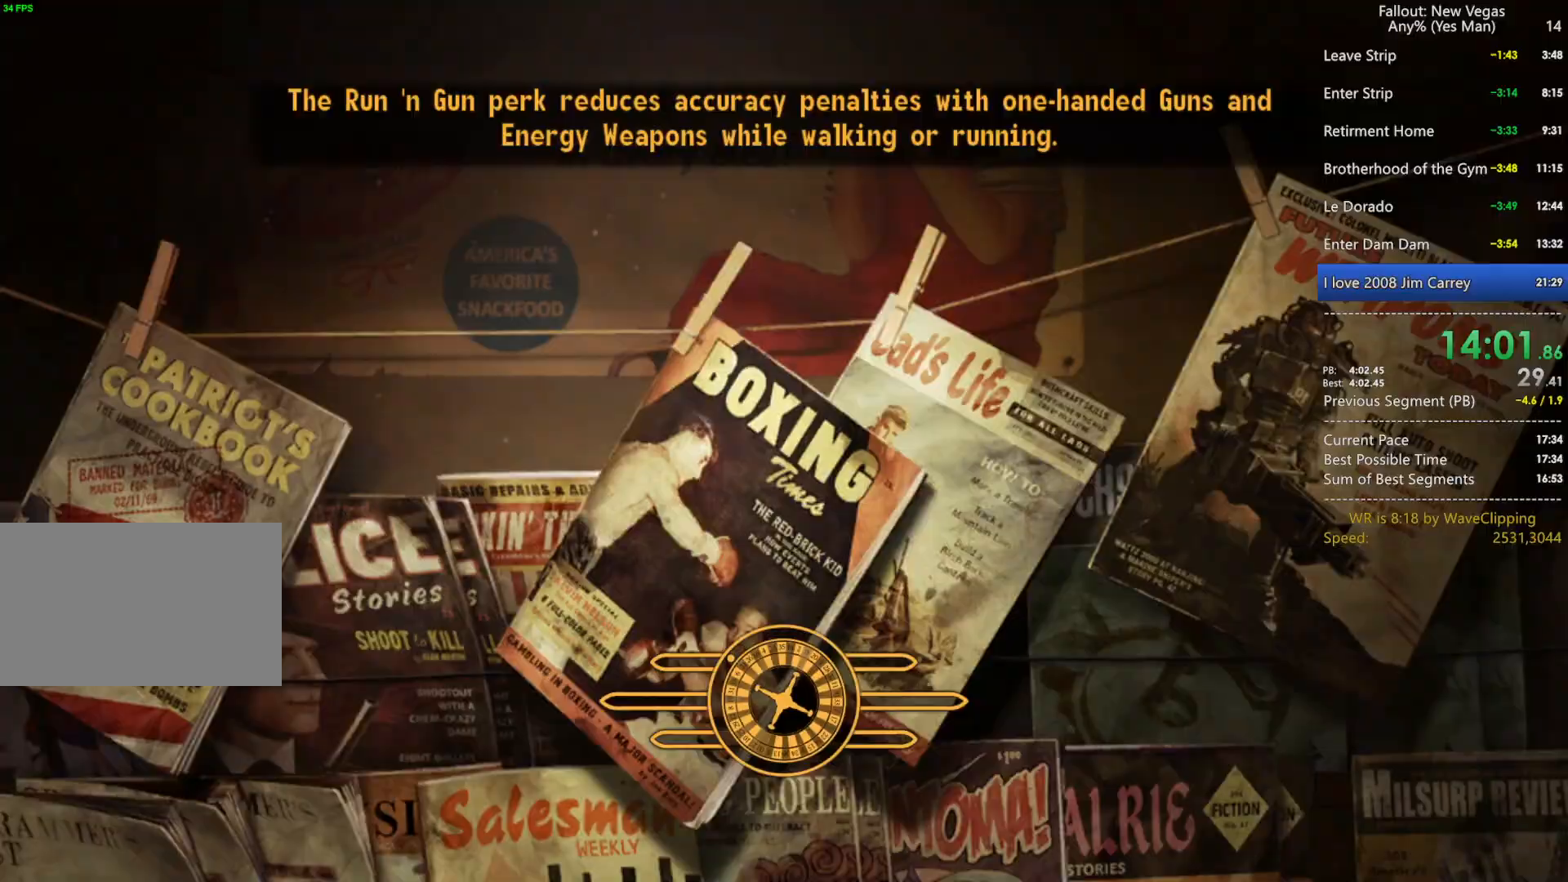
{"keys": [], "mouse": [], "mouse_move": "still", "events": [[383, "s", "up"]]}
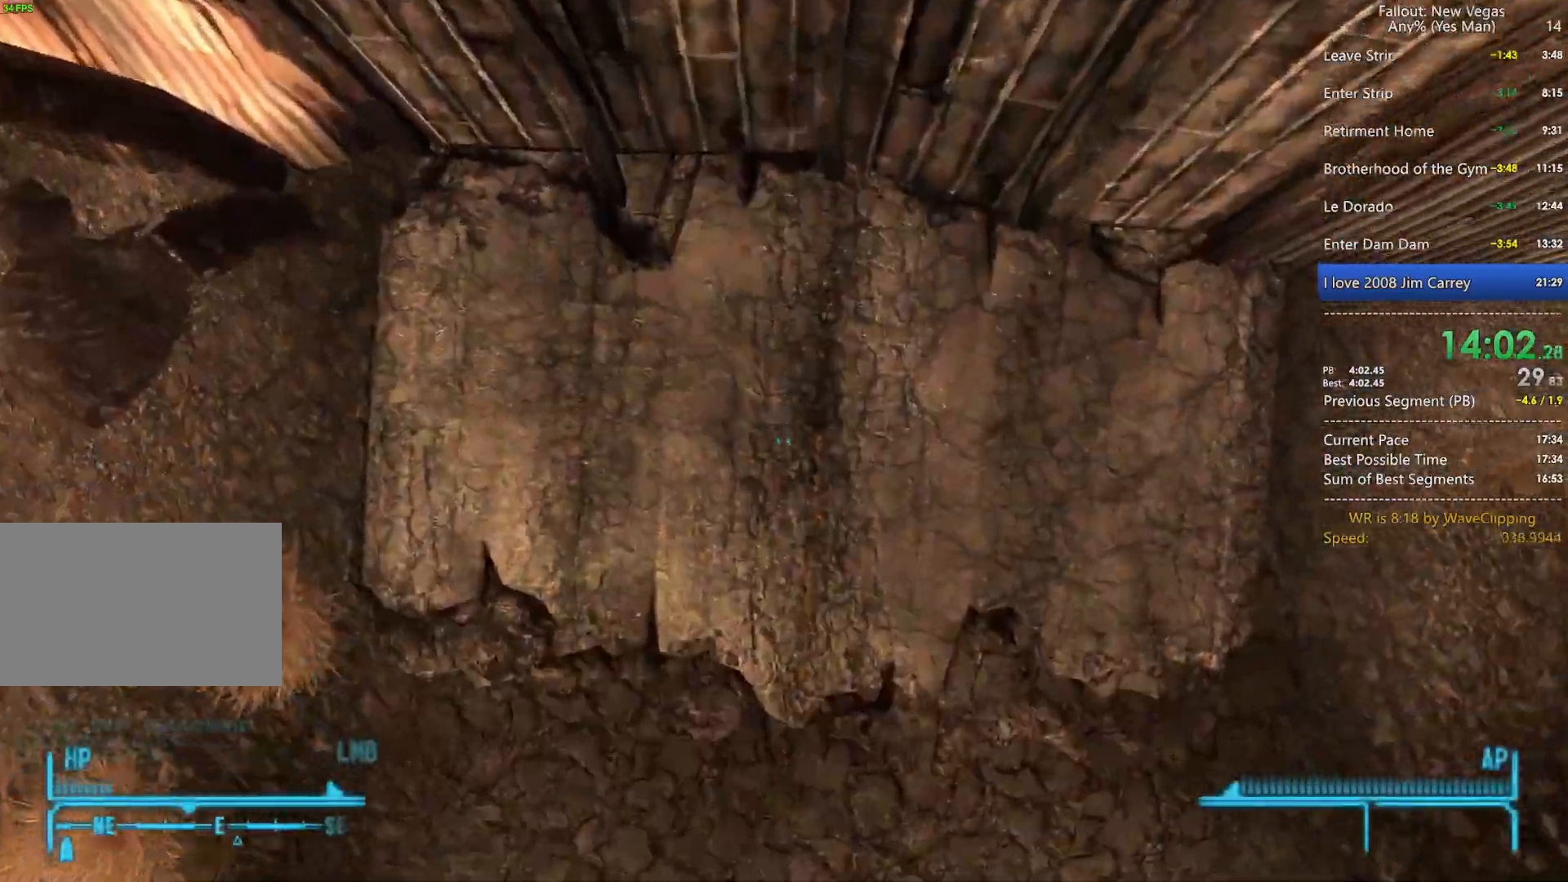
{"keys": [], "mouse": [], "mouse_move": "still", "events": [[17, "w", "down"], [200, "e", "down"], [300, "e", "up"], [300, "w", "up"], [350, "e", "down"], [450, "e", "up"]]}
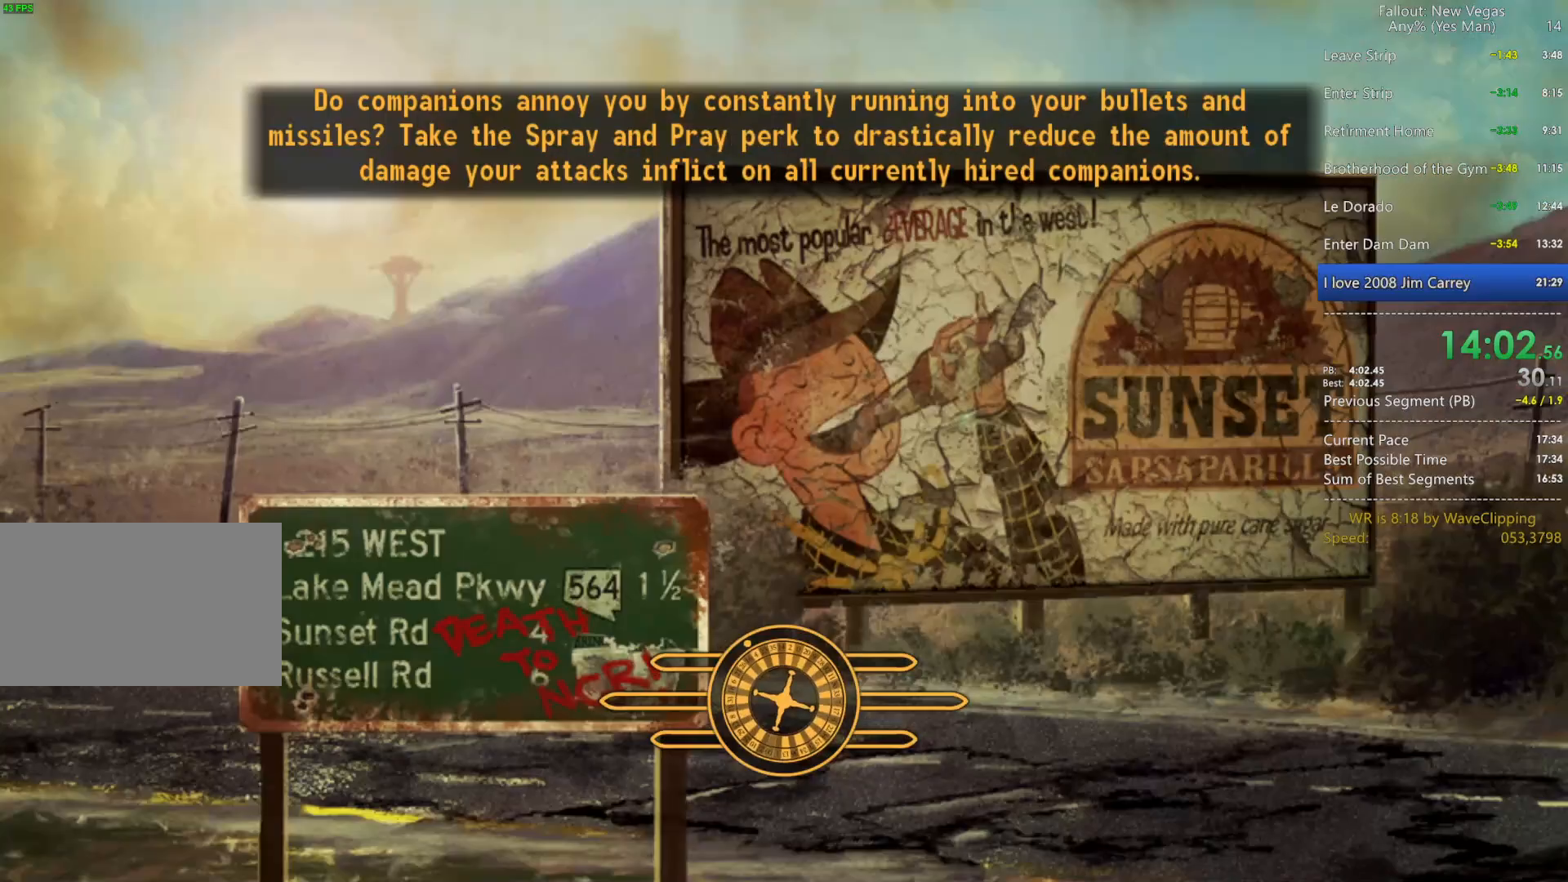
{"keys": ["w"], "mouse": [], "mouse_move": "still", "events": [[417, "w", "down"]]}
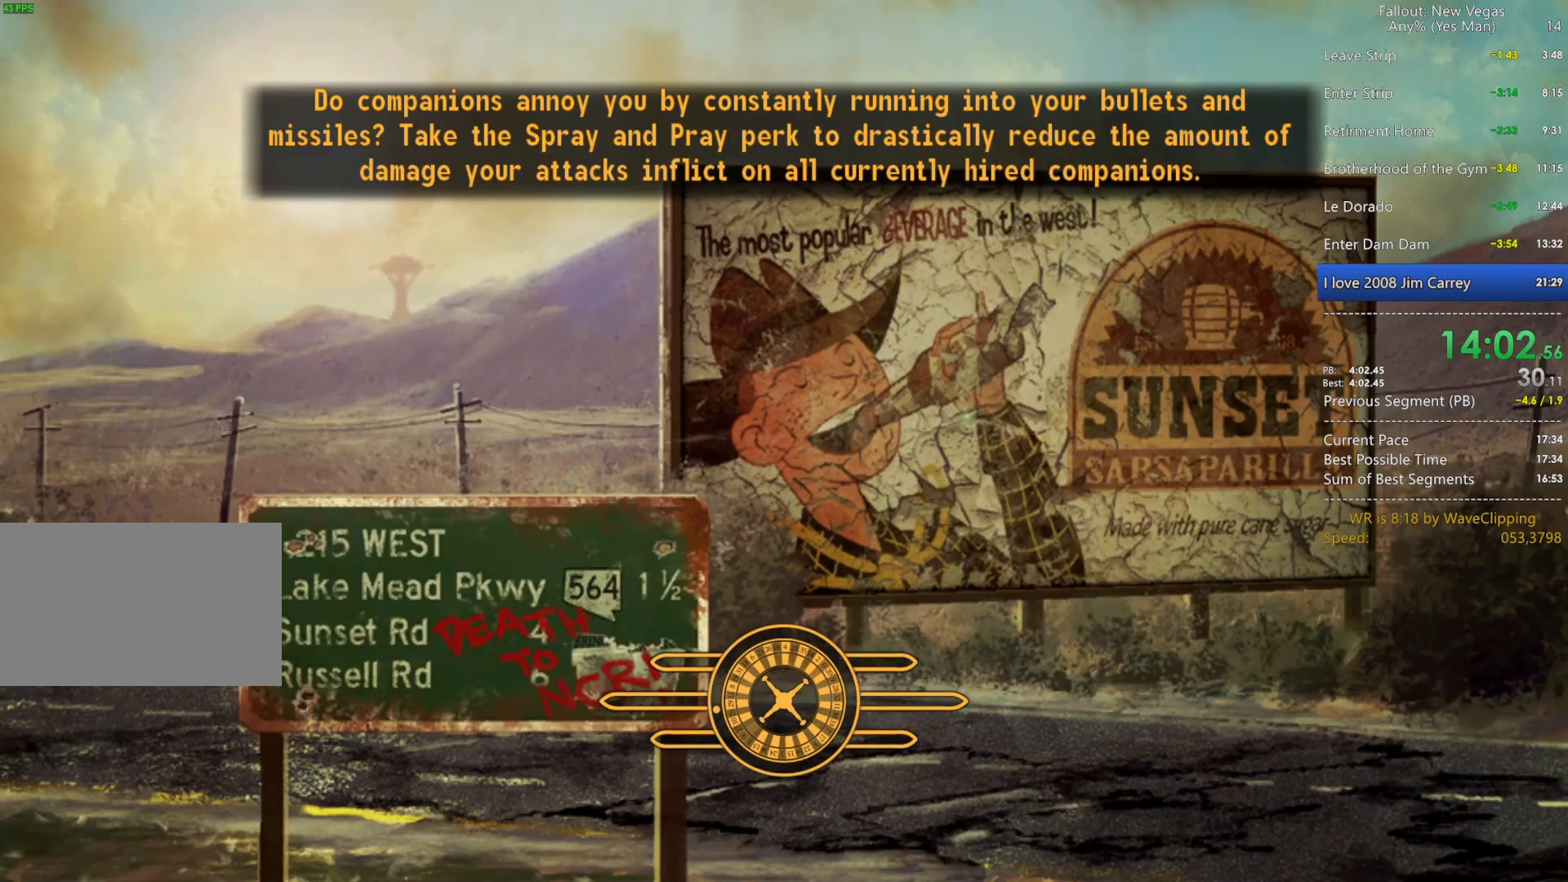
{"keys": ["d", "w"], "mouse": [], "mouse_move": "still", "events": [[433, "d", "down"]]}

= = = =

Activity:
Give back the whole of the material exactly, with the pictures removed.

Result below:
{"keys": [], "mouse": [], "mouse_move": "still", "events": [[383, "s", "up"]]}
{"keys": [], "mouse": [], "mouse_move": "still", "events": [[17, "w", "down"], [200, "e", "down"], [300, "e", "up"], [300, "w", "up"], [350, "e", "down"], [450, "e", "up"]]}
{"keys": ["w"], "mouse": [], "mouse_move": "still", "events": [[417, "w", "down"]]}
{"keys": ["d", "w"], "mouse": [], "mouse_move": "still", "events": [[433, "d", "down"]]}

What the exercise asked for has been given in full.